Not just evil: a weapon.
This subterranean mass grave was even more shocking than the excavated pits unearthed in Iraq’s southern deserts. Stokes had no doubt that the marines, and particularly the Kurdish interpreter who Crawford had said was assisting the mercenaries, would attribute the atrocity to Saddam’s secret police. But they’d be sadly mistaken.
On another panel, Stokes honed in on the distraught Arabs, slowly making their way deeper into the tunnel and still determined to find a way out. He shook his head in amusement.
The Arabs were very close to the cave’s most secret chamber now. Too close. And Stokes was concerned that if they were to stumble upon the installation that was the heart of the operation, they might try to destroy his precious handiwork.
‘It is time,’ a voice suddenly called out to him.
Startled, Stokes sat bolt upright and scanned the room.
‘Let loose the fury,’ the voice calmly commanded.
‘Yes …’ Stokes said, still hoping the Lord would reveal His countenance. The voice was all around him. It even seemed to permeate his skull. How would God eventually manifest Himself? ‘I understand.’

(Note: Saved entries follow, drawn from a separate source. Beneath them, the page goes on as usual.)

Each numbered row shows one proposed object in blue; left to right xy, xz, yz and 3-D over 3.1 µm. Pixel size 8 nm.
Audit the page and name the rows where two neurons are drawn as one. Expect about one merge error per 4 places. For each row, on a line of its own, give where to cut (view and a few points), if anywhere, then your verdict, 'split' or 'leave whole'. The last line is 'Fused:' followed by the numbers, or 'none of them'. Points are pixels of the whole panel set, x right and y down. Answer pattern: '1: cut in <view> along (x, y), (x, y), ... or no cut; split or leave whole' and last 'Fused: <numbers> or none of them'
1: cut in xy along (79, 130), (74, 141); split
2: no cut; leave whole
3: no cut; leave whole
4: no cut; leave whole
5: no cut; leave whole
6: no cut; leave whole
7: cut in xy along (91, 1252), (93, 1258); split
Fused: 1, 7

Composing himself, Stokes brought up a new window on his monitor to access the cave’s command interface module.
‘Let loose the fury,’ he said to himself.
He stared at the seven icons blinking ‘SEALED’. It was time to slay the Hydra. Time to eliminate the Middle East threat. For too long, humankind had interfered with the natural order of things. The balance God intended needed to be restored — the checks and balances that truly determined history’s winners and losers.

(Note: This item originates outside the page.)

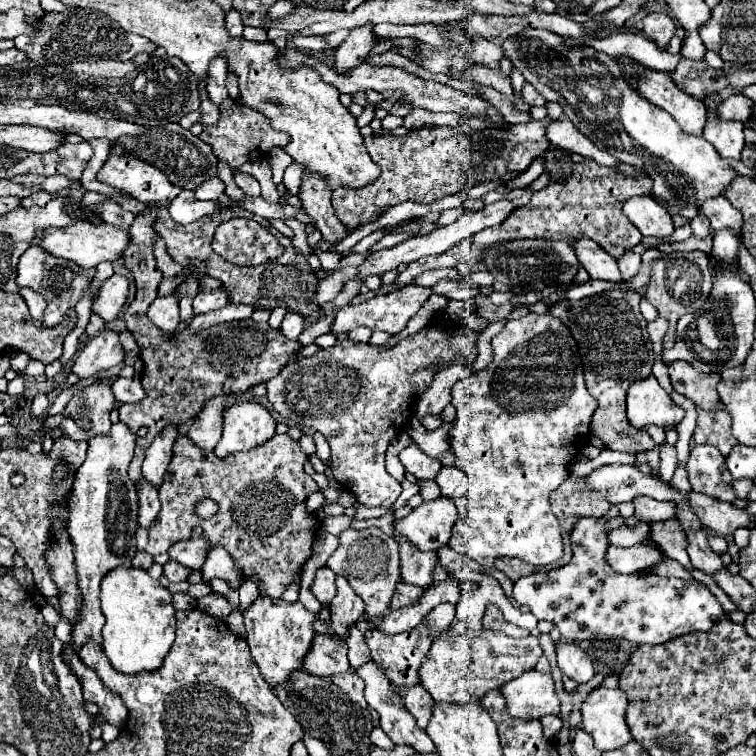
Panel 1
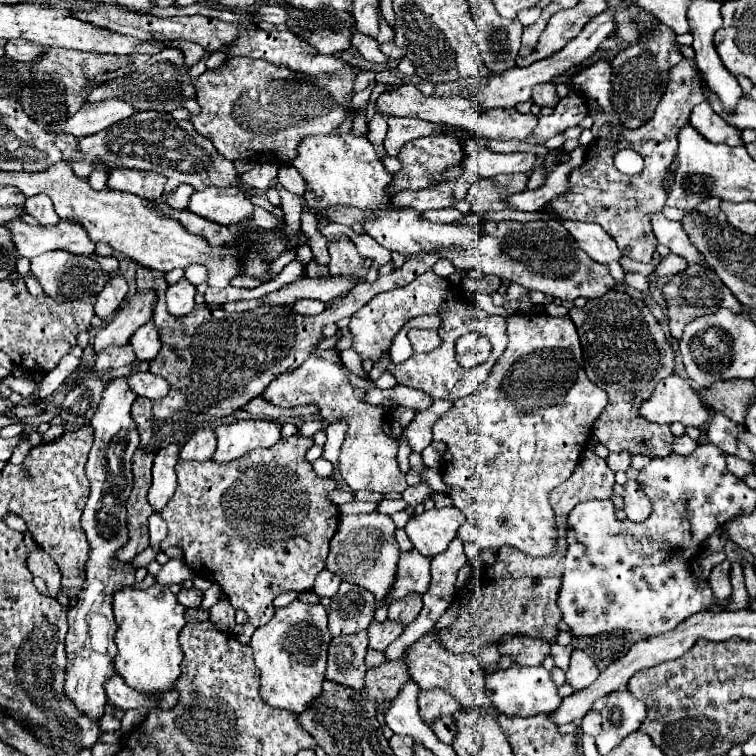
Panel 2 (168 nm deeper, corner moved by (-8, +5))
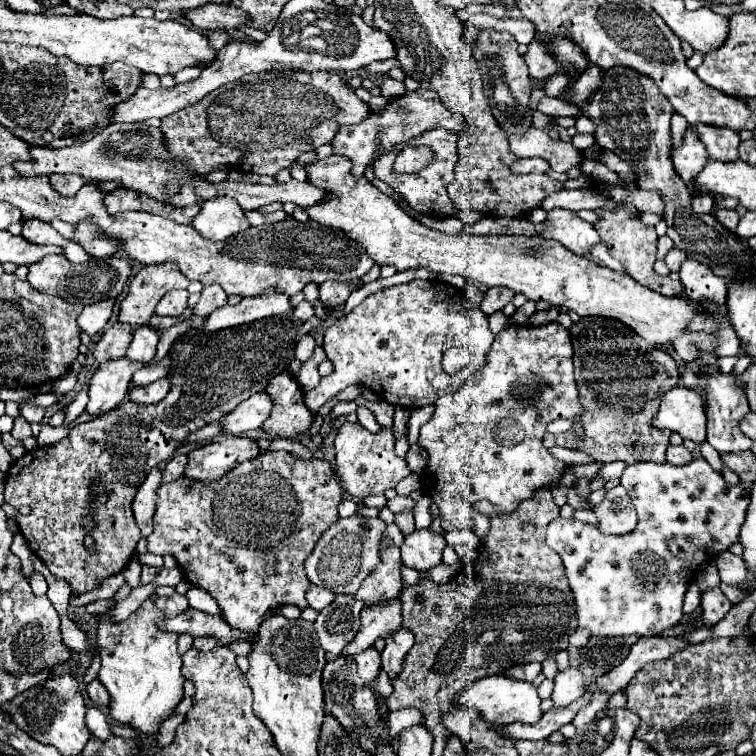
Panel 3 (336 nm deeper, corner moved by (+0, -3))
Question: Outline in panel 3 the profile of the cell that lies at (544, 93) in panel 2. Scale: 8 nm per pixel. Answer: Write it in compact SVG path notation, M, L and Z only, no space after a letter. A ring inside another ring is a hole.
M545 96L541 100L539 110L549 114L549 116L555 116L555 118L557 116L575 116L575 118L579 118L583 114L583 110L579 106L571 106L563 98L549 98L549 96Z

With trembling fingers, he clicked each icon in turn, and the flashing indicators flipped from red to green; ‘SEALED’ now changed to read ‘OPEN’. When the password box came up to confirm the changes, he paused.
Finally the appointed hour had arrived. The culmination of years of research and sweat. After taking a few seconds to savour the moment, he whispered, ‘When the lamb had opened the first of the seven seals, I heard the first of the four beasts say with a thundering voice, Come and see. And I beheld, and lo a white horse; and he that sat on him had a bow: and there was given unto him a crown, and he departed as conqueror and to conquest.’
Pastor Randall Stokes slowly typed in the password — A-R-M-A-G-E-D-D-O-N — then entered it again to authorize the command.